Dans ces derniers pays surtout, ONG et comités d’éthique dénoncent la multiplication de «petits fichiers» génétiques, ceux des laboratoires (certes toujours dûment agréés par l’Etat) ou ceux d’entreprises privées plus ou moins autorisées à en posséder suivant les lois nationales.

Et Barry Steinhardt de l’ACLU de rappeler qu’une enquête réalisée par l’Association américaine pour le management a montré que 6% des employeurs interrogés utilisaient déjà des analyses génétiques dans leur processus de recrutement, à l’insu des personnes concernées, à travers des examens médicaux, par exemple. Le Pentagone a actuellement en sa possession, a-t-il souligné devant la Commission américaine, les échantillons de trois millions de ses actuels ou anciens employés, banque initialement constituée dans le but d’identifier les soldats morts pendant la guerre du Vietnam. «Lorsque de telles banques sont mises sur pied, la pression monte pour qu’elles soient utilisées à d’autres fins que celles initialement prévues, a-t-il observé. Le FBI a ainsi déjà eu accès à la banque du Pentagone pour faciliter certaines de ses enquêtes.»

Prévenir les utilisations dévoyées

Membre de cette même Commission, le professeur Philip Reilly en convient: «Il y a une prolifération de fichiers génétiques de toutes sortes aux Etats-Unis, qui en théorie pourraient être reliés». Il note par ailleurs que «des échantillons de sang ont été prélevés sur 99,8% des bébés nés aux Etats-Unis en 1999 et sont conservés. Dans certains cas, des analyses d’ADN seront effectuées pour des raisons médicales».

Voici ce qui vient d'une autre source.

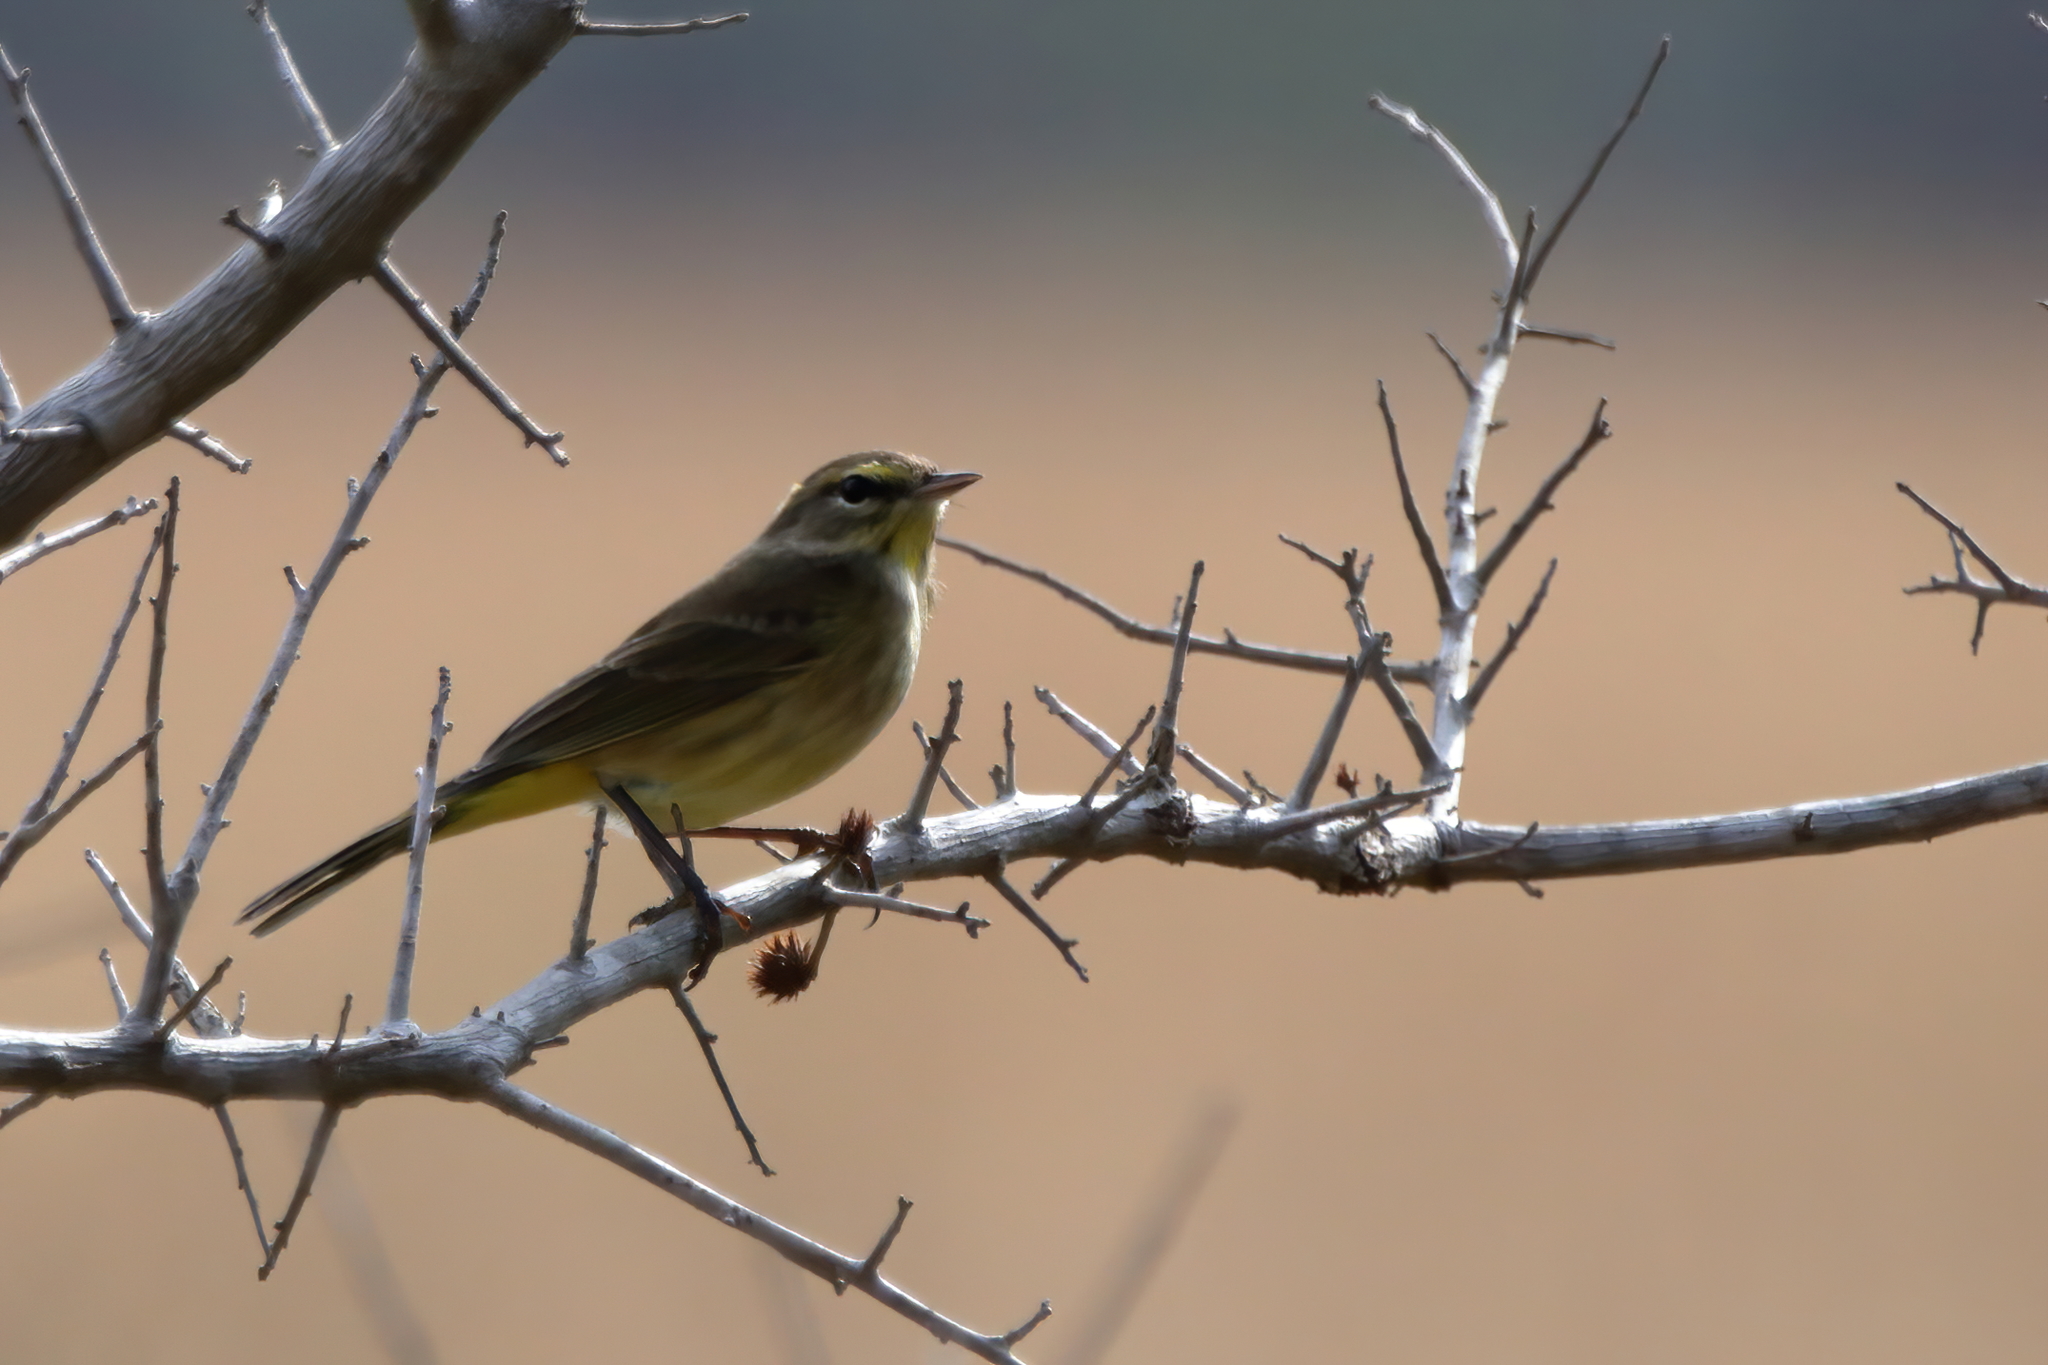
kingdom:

La Commission américaine a finalement recommandé de ne pas ficher, au niveau fédéral, les personnes arrêtées (15 millions par an). L’ACLU a quant à elle décidé de s’opposer à la constitution de toute banque de données génétiques, considérée comme des «boîtes de Pandore». Elle combat par ailleurs devant les tribunaux une récente loi du Massachusetts, qui autorise officiellement la divulgation des informations contenues dans son fichier génétique policier à «des fins humanitaires» non précisées.

Il est clair que plus les progrès scientifiques permettront d’avancer dans les contours des «portraits-robots» génétiques à partir de l’ADN, plus il deviendra urgent de se prémunir efficacement contre d’éventuelles utilisations dévoyées des échantillons conservés et des fichiers génétiques.